Polyaxon Architecture

In order to understand how Polyaxon can help you organize your workflow, you need to understand how Polyaxon abstract the best practices of data science job.

Polyaxon runs both in the cloud and on premise, and provides access via:

  • Polyaxon command line interface
  • Polyaxon dashboard
  • Polyaxon sdk targeting the Polyaxon api

These interfaces hides the powerful abstraction provided by the Polyaxon architecture. When a machine learning engineer or a data scientist deploys a model, Polyaxon relies on Kubernetes for:

  • Managing the resources of your cluster (Memory, CPU, and GPU)
  • Creating an easy, repeatable, portable deployments
  • Scaling up and down as needed

Polyaxon does the heavy lifting of:

  • Scheduling the jobs
  • Versioning the code
  • Creating docker images
  • Monitoring the statuses and resources
  • Reporting back the results to the user

The choice of using Docker containers to run your jobs is important, it provides the user a wide range of possibilities to customize the run environment to fit the requirements and dependencies needed for the experiments.

architecture

Concepts

Polyaxon relies on a set of concepts to manage an experimentation workflow, in this section we provide a high level introduction to these concepts, with more details in pages dedicated to each concept.

User

A User is the entity that creates projects, starts experiments, manages teams and clusters. A User has a set of permissions, and can be normal user or superuser.

More details

Please refer to the management section for more details.

Teams

An Team provides a way to manage team/group of users, their access roles, and resources quotas.

Caution

This is still a work in progress. If you want to be notified when we release this feature, please subscribe to receive our progress.

Project

A Project in Polyaxon is very similar to a project in github, it aims at organizing your efforts to solve a specific problem. A project consist of a name and a description, the code to execute, the data, and a polyaxonfile.yml.

More details

Please refer to the projects section for more details.

Experiment Group

An Experiment Group is an automatic and practical way to run a version of your model and data with different hyper parameters.

More details

Please refer to the experiment groups and hyper parameters search section for more details.

Experiment

An Experiment is the execution of your model with data and the provided parameters on the cluster.

More details

Please refer to the experiments and distributed runs section for more details.

Experiment Job

A Experiment Job is the Kubernetes pod running on the cluster for a specific experiment, if an experiment run in a distributed way it will create multiple instances of Experiment Job.

More details

Please refer to the experiment jobs section for more details.

Distributed Experiments

A Distributed Experiment is the execution of a model or a computation graph across a cluster.

More details

Please refer to the distributed experiments for more details.

Job

A Job is the execution of your your code to do some data processing or any generic operation.

More details

Please refer to the jobs section for more details.

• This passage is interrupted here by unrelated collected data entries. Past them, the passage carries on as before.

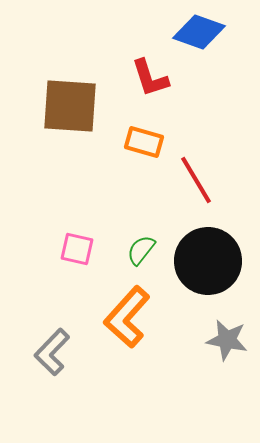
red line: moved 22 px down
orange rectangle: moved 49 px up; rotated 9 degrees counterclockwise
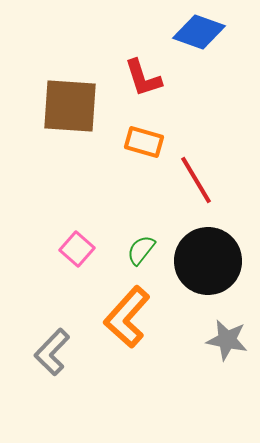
red L-shape: moved 7 px left
pink square: rotated 28 degrees clockwise
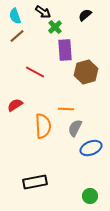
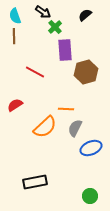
brown line: moved 3 px left; rotated 49 degrees counterclockwise
orange semicircle: moved 2 px right, 1 px down; rotated 50 degrees clockwise
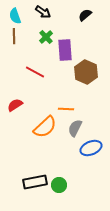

Finding good hyperparameters involves can be very challenging, and requires to efficiently search the space of possible hyperparameters as well as how to manage a large set of experiments for hyperparameter tuning.

More details

Please refer to the hyperparameters search for more details.

Checkpointing, resuming and restarting experiments

Checkpointing is a very important concept in machine learning, it prevents losing progress. It also provide the possibility to resume an experiment from a specific state.

Polyaxon provides some structure and organization regarding checkpointing and outputs saving.

More details

Please refer to the save, resume & restart for more details.

Tensorboard

A Tensorboard is a job running to visualize the metrics of an experiment, the experiments of a group, or of a project.

More details

Please refer to the tensorboard for more details.

Notebooks

A Project plugin is a job running project wide.

More details

Please refer to the project plugins section for more details.